Israël est-il le lieu de l’accomplissement du « salut » juif, défini comme une certaine forme d’accomplissement de la justice ? À quel projet éthique correspond l’aventure de l’alya ?
Tentons de réfléchir sur le sens que l’on peut donner au mot salut.
Pour la tradition, selon ce que j’ai appris, le salut est l’accomplissement de la justice poursuivie au niveau du laboratoire séparé du peuple juif. En vivant selon l’étude-observance, on ne cesse de réfléchir sur des règles sociales inspirées par la pensée que l’humain se doit infiniment à l’humain ; et on prend l’habitude de la vigilance en quelque sorte, vivant dans la pensée permanente qu’il y a quelque chose à faire. Un tel schéma d’existence serait la clef de l’accès à la Jérusalem terrestre, de l’invention et de la construction d’une société bonne. Avec les mots de Levinas, la mission d’Israël est de mettre en œuvre son génie propre, qui serait un génie social, le génie d’un collectif juste.
Israël est-il aujourd’hui le lieu pour un tel accomplissement ? Pour ce que j’entends, l’Israël contemporain est plus célèbre par ses succès étonnants dans le domaine de la high-tech que par l’organisation d’un secours en direction des défavorisés, que par la construction d’une solidarité sociale exceptionnelle. On serait tenté de lui préférer de ce point de vue la société française, pour autant qu’elle garde aujourd’hui encore – quoiqu’on puisse redouter sa tendance à s’aligner sur le monde ambiant – des mécanismes de protection sociale remarquables. Mais justement, ne peut-on pas se sentir appelé à venir en Israël pour y faire éclore le salut juif de la justice ? Le salut serait plus le cadeau à faire que l’avantage à recevoir.

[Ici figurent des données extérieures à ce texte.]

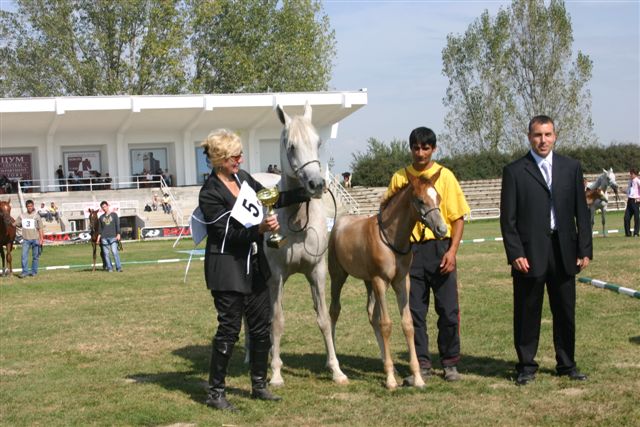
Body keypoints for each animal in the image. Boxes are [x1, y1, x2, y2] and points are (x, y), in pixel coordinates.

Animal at [264, 102, 348, 386]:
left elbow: (324, 319)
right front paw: (276, 373)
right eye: (291, 146)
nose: (317, 184)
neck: (297, 221)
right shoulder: (276, 276)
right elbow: (277, 321)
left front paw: (336, 369)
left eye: (318, 142)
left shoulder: (317, 272)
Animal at [328, 170, 448, 389]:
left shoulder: (402, 282)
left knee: (371, 315)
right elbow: (386, 324)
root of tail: (339, 222)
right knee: (334, 311)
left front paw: (417, 377)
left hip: (367, 282)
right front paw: (391, 380)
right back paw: (334, 365)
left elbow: (407, 324)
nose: (441, 229)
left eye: (438, 198)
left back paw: (385, 361)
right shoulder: (380, 281)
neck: (392, 239)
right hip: (338, 276)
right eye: (420, 200)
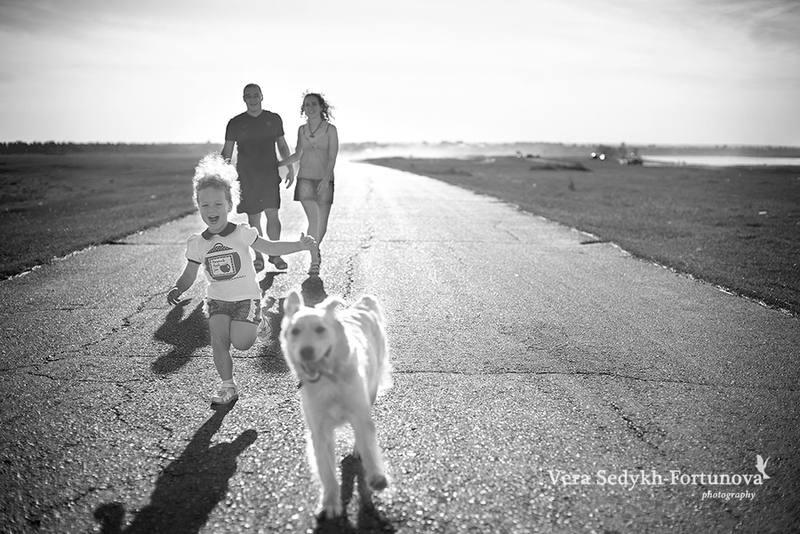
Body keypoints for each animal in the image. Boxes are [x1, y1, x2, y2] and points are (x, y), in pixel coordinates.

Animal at [280, 290, 392, 519]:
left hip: (371, 390)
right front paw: (330, 503)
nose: (306, 351)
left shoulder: (360, 414)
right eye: (294, 331)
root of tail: (361, 305)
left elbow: (369, 445)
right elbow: (327, 471)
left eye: (320, 329)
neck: (328, 381)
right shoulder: (319, 431)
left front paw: (376, 477)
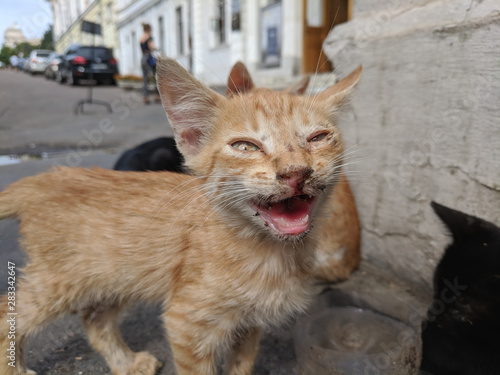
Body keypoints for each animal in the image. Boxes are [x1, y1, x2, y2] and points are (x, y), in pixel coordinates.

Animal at [0, 58, 360, 375]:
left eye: (318, 138)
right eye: (245, 147)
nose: (296, 173)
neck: (270, 253)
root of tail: (46, 177)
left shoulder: (249, 323)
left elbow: (241, 366)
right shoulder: (186, 323)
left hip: (113, 275)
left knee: (95, 321)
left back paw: (126, 363)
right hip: (57, 282)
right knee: (8, 314)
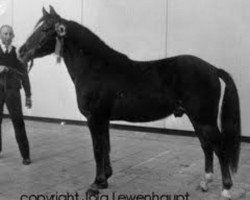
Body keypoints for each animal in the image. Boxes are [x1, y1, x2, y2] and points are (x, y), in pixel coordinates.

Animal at [18, 5, 240, 198]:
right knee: (207, 147)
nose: (21, 51)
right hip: (198, 120)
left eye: (45, 29)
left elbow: (97, 150)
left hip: (205, 120)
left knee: (220, 148)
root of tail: (213, 69)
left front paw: (95, 184)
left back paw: (226, 189)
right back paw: (205, 182)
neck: (96, 68)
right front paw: (104, 180)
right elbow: (106, 147)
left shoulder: (94, 119)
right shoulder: (103, 120)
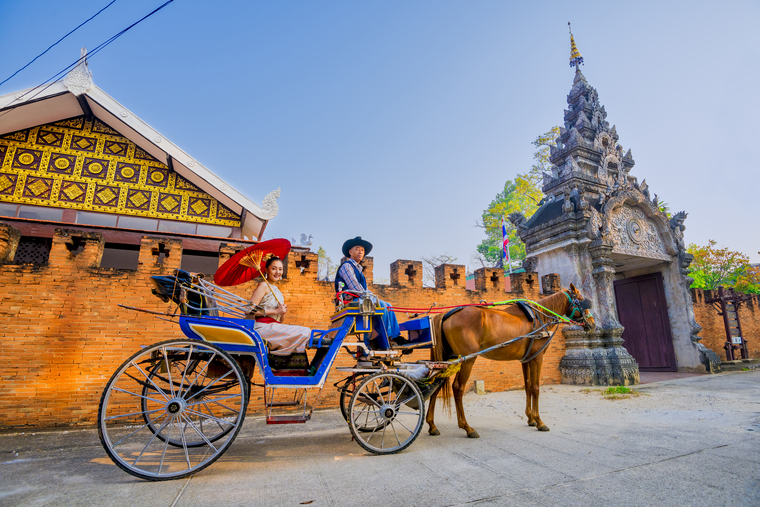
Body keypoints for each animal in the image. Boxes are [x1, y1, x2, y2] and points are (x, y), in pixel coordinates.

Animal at [424, 284, 596, 438]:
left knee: (436, 385)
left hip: (446, 359)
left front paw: (530, 418)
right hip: (467, 359)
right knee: (458, 388)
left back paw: (432, 425)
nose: (593, 324)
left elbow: (527, 387)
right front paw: (539, 421)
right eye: (582, 300)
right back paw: (467, 427)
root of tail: (445, 315)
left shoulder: (526, 359)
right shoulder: (537, 358)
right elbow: (535, 388)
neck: (541, 317)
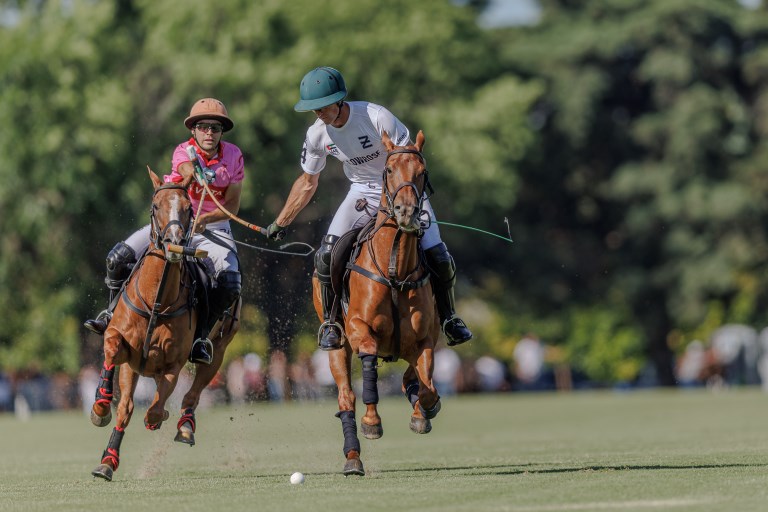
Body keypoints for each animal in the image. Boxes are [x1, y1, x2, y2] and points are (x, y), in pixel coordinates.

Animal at [91, 170, 240, 482]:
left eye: (188, 208)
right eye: (156, 205)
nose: (174, 241)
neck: (156, 302)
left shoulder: (173, 364)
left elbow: (155, 408)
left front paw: (160, 419)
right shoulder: (125, 350)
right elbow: (123, 402)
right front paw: (106, 449)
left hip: (220, 346)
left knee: (194, 389)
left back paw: (185, 425)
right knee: (117, 258)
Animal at [312, 129, 440, 476]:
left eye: (422, 172)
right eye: (389, 169)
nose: (406, 212)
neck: (394, 267)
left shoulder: (425, 339)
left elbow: (426, 386)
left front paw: (422, 412)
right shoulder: (359, 329)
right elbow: (369, 367)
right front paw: (372, 421)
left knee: (413, 380)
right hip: (337, 344)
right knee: (346, 397)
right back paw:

Le mot salut peut vouloir dire, beaucoup plus simplement, la sécurité. Dans l’Hexagone, nous rencontrons aujourd’hui un “nouvel antisémitisme”, en lequel convergent plusieurs éléments : une idéologie provenant des milieux arabo-musulmans, construite à partir de l’Islam, du rejet “absolu” du privilège de l’Occident et d’une vindicte anticolonialiste illimitée ; la résurgence de l’antisémitisme à la Hitler-Drumont, provenant de l’extrême droite ; un “antisionisme” d’extrême gauche ayant fait de la réprobation d’Israël l’alpha et l’oméga de l’histoire contemporaine. Se sauve-t-on de tout cela en faisant son alya ? En un sens oui : le deuxième de ces spectres disparaît, et pour ce qui est du premier et du troisième, on appartient désormais à un projet qui nous fournit une bannière derrière laquelle les combattre.

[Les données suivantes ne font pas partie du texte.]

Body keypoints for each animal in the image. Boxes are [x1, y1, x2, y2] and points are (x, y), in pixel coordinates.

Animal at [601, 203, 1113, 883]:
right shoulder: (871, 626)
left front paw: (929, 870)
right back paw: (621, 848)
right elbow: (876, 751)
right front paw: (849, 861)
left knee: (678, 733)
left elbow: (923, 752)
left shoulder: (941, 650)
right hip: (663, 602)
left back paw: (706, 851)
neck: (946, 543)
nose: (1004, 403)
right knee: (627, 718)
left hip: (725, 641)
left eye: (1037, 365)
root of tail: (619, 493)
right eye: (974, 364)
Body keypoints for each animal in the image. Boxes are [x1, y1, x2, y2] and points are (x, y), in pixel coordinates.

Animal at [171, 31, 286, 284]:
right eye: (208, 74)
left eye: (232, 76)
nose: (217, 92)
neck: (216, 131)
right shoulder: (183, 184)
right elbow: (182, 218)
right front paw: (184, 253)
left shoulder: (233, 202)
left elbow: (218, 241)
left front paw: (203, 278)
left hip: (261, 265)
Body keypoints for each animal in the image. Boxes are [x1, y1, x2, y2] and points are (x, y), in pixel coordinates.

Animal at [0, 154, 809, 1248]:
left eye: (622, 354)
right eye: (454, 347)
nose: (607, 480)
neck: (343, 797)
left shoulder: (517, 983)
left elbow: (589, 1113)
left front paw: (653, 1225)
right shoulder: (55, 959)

On trouve ainsi une manière de surmonter la déception de constater que les personnes qui ne participent pas au nouvel antisémitisme, en France, ne paraissent pas jusqu’à nouvel ordre se constituer en rempart contre lui, se soulever massivement contre lui. C’était la constatation d’Adrien Barrot dans son livre de 2007 Si c’est un juif : sortant de la manifestation de protestation contre le meurtre d’Ilan Halimi, il observait qu’on y croisait surtout des Juives et des Juifs. On préfère donc aller vivre dans une société dont la défense des Juives et des Juifs est naturellement et légitimement la ligne de front officielle. « Derrière notre drapeau cette fois ! » : pensée qui traîne à l’arrière de l’esprit des Juives et des Juifs après Auschwitz. Mais on pourrait aussi penser qu’il y a un combat à mener ici, des mots à trouver pour bouger les consciences.
Finalement, selon l’expérience des diverses conversations, il me semble que ce qui convainc le mieux de se lancer dans l’aventure de l’alya est, dans beaucoup de cas, encore autre chose : un attachement irrépressible, et d’une force incroyable, à ce nouveau pays et à sa société en construction. Le mathématicien américain Abraham Robinson, père de l’analyse non standard et dont j’ai beaucoup étudié les travaux, est venu vivre quelques années en Israël pour participer à la construction du nouvel État. Des Français viennent en Israël sachant qu’ils vont avoir du mal à trouver leur place dans ce système dur et compétitif où leurs talents pourraient ne pas être reconnus : même quand leur statut professionnel s’est dégradé, même s’ils ne sont pas devenus des locuteurs triomphants de l’hébreu, ils déclarent leur bonheur d’être de la partie, de vivre dans les paysages du récit biblique et parmi la société juive. Le salut pour lequel elles ou ils ont opté, c’est plutôt une sorte de salut de l’amour. Hannah Arendt disait que l’on ne pouvait aimer que des personnes, pas des peuples ou des nations. Tout nous prouve que sa psychologie était trop limitée. Ahavat Israël est une chose vivante, puissante et mystérieuse.